In Neptunation finden sich haufenweise Anspielungen und Zitate des Science-Fiction-Genres, von Iwan Jefremow über Robert Heinlein bis hin zu Filmen. Wie gut sich Dath mit dem Genre auskennt und welche Möglichkeiten darin stecken, führt er in seiner Niegeschichte aus.
Aber Dietmar Dath weiß nicht nur viel über Science-Fiction, er kann sie auch auf hohem literarischen Niveau erzählen. Hochkomplexe Sachverhalte aus Physik, Mathematik und Raumfahrttechnologie werden fiktionalisiert und in fantastische und spannende Handlungen gepackt, wenngleich Neptunation im Lauf auch durchaus seine Längen hat.

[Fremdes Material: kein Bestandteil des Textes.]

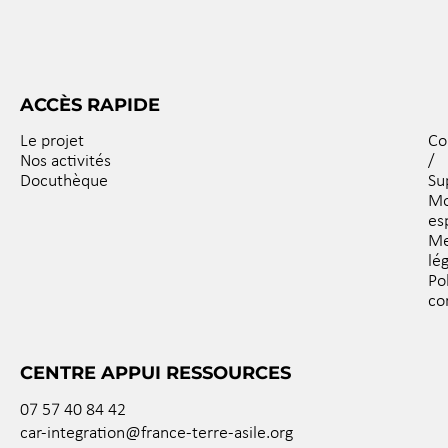
ACCÈS RAPIDE
Le projet
Co
Nos activités
/
Docuthèque
Su
M
es
Me
lé
Po
co
CENTRE APPUI RESSOURCES
07 57 40 84 42
car-integration@france-terre-asile.org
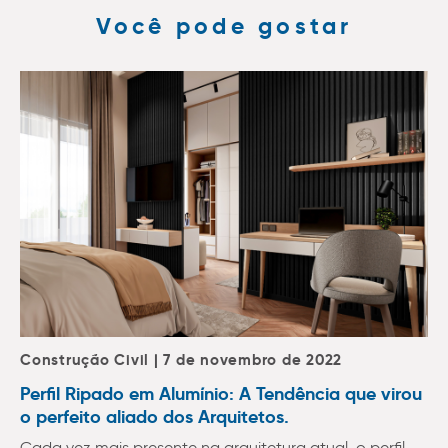
Você pode gostar
Construção Civil | 7 de novembro de 2022
Perfil Ripado em Alumínio: A Tendência que virou
o perfeito aliado dos Arquitetos.
Cada vez mais presente na arquitetura atual, o perfil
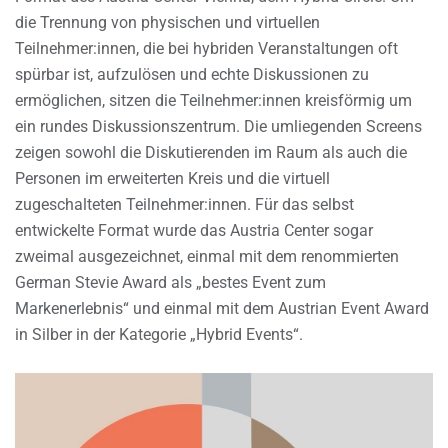
die Trennung von physischen und virtuellen
Teilnehmer:innen, die bei hybriden Veranstaltungen oft
spürbar ist, aufzulösen und echte Diskussionen zu
ermöglichen, sitzen die Teilnehmer:innen kreisförmig um
ein rundes Diskussionszentrum. Die umliegenden Screens
zeigen sowohl die Diskutierenden im Raum als auch die
Personen im erweiterten Kreis und die virtuell
zugeschalteten Teilnehmer:innen. Für das selbst
entwickelte Format wurde das Austria Center sogar
zweimal ausgezeichnet, einmal mit dem renommierten
German Stevie Award als „bestes Event zum
Markenerlebnis“ und einmal mit dem Austrian Event Award
in Silber in der Kategorie „Hybrid Events“.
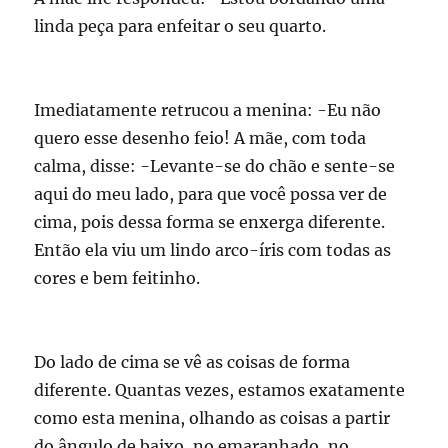
linda peça para enfeitar o seu quarto.
Imediatamente retrucou a menina: -Eu não
quero esse desenho feio! A mãe, com toda
calma, disse: -Levante-se do chão e sente-se
aqui do meu lado, para que você possa ver de
cima, pois dessa forma se enxerga diferente.
Então ela viu um lindo arco-íris com todas as
cores e bem feitinho.
Do lado de cima se vê as coisas de forma
diferente. Quantas vezes, estamos exatamente
como esta menina, olhando as coisas a partir
do ângulo de baixo, no emaranhado, no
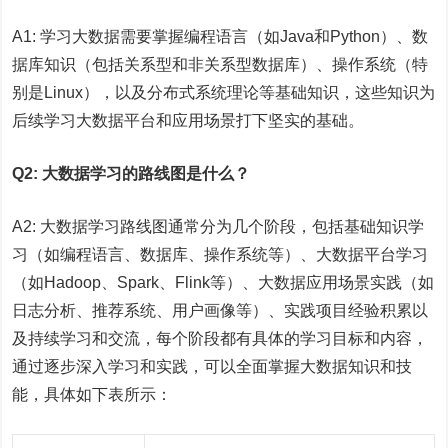
A1: 学习大数据需要掌握编程语言（如Java和Python）、数
据库知识（包括关系型和非关系型数据库）、操作系统（特
别是Linux），以及分布式系统理论等基础知识，这些知识为
后续学习大数据平台和应用场景打下坚实的基础。
Q2: 大数据学习的路线图是什么？
A2: 大数据学习路线图通常分为几个阶段，包括基础知识学
习（如编程语言、数据库、操作系统等）、大数据平台学习
（如Hadoop、Spark、Flink等）、大数据应用场景实践（如
日志分析、推荐系统、用户画像等）、实践项目经验积累以
及持续学习和交流，每个阶段都有具体的学习目标和内容，
通过逐步深入学习和实践，可以全面掌握大数据知识和技
能，具体如下表所示：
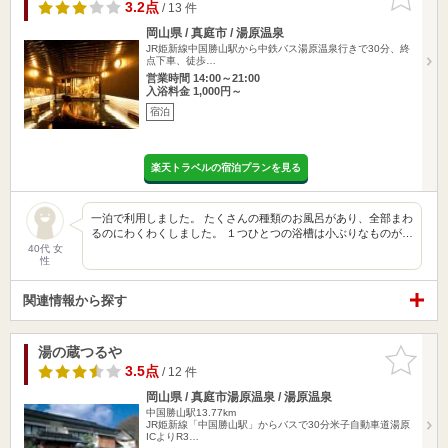
りに追加
3.2点
/ 13 件
岡山県 / 真庭市 / 湯原温泉
JR姫新線中国勝山駅から中鉄バス湯原温泉行きで30分、終
点下車、徒歩…
営業時間 14:00～21:00
入浴料金 1,000円～
宿泊
楽天トラベルの宿泊プランを見る
一泊で利用しました。 たくさんの種類のお風呂があり、全部まわ
るのにわくわくしました。 １つひとつの浴槽は小ぶりなものが…
40代 女
性
関連情報から探す
湯の蔵つるや
お気に入
りに追加
3.5点
/ 12 件
岡山県 / 真庭市湯原温泉 / 湯原温泉
中国勝山駅13.77km
JR姫新線「中国勝山駅」からバスで30分米子自動車道湯原
ICよりR3…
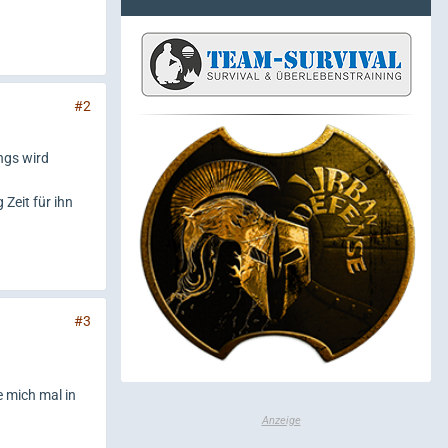
#2
ngs wird
Zeit für ihn
#3
 mich mal in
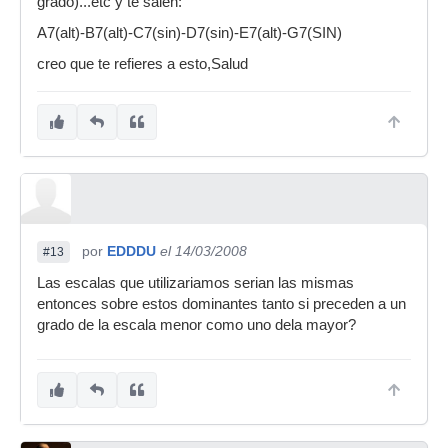
grado)...etc y te salen:
A7(alt)-B7(alt)-C7(sin)-D7(sin)-E7(alt)-G7(SIN)
creo que te refieres a esto,Salud
por
EDDDU
el 14/03/2008
#13
Las escalas que utilizariamos serian las mismas
entonces sobre estos dominantes tanto si preceden a un
grado de la escala menor como uno dela mayor?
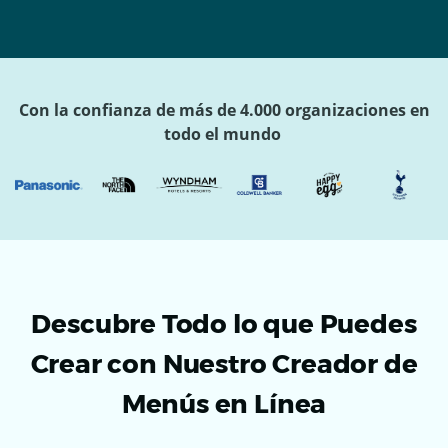
Con la confianza de más de 4.000 organizaciones en
todo el mundo
Descubre Todo lo que Puedes
Crear con Nuestro Creador de
Menús en Línea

Doch so abgefahren, detailliert und kenntnisreich diese Wissenschaftsfiktion ist, Dath schreibt explizit politische Literatur, die weniger Debattenbeitrag als kämpferische Intervention ist. So viel seine Figuren auch über Mathematik streiten und sich im raumschiffeigenen Filmclub über Ungenauigkeiten in Science-Fiction-Geschichten aufregen, kämpfen sie in erster Linie doch für eine andere Welt. Und das tun sie eben auch auf dem Neptun, wo riesige fliegende Oktopusse durch die Gasatmosphäre driften, bis ein gnadenloser imperialistischer Feind auftaucht, von dessen Existenz dort draußen keiner etwas geahnt hatte.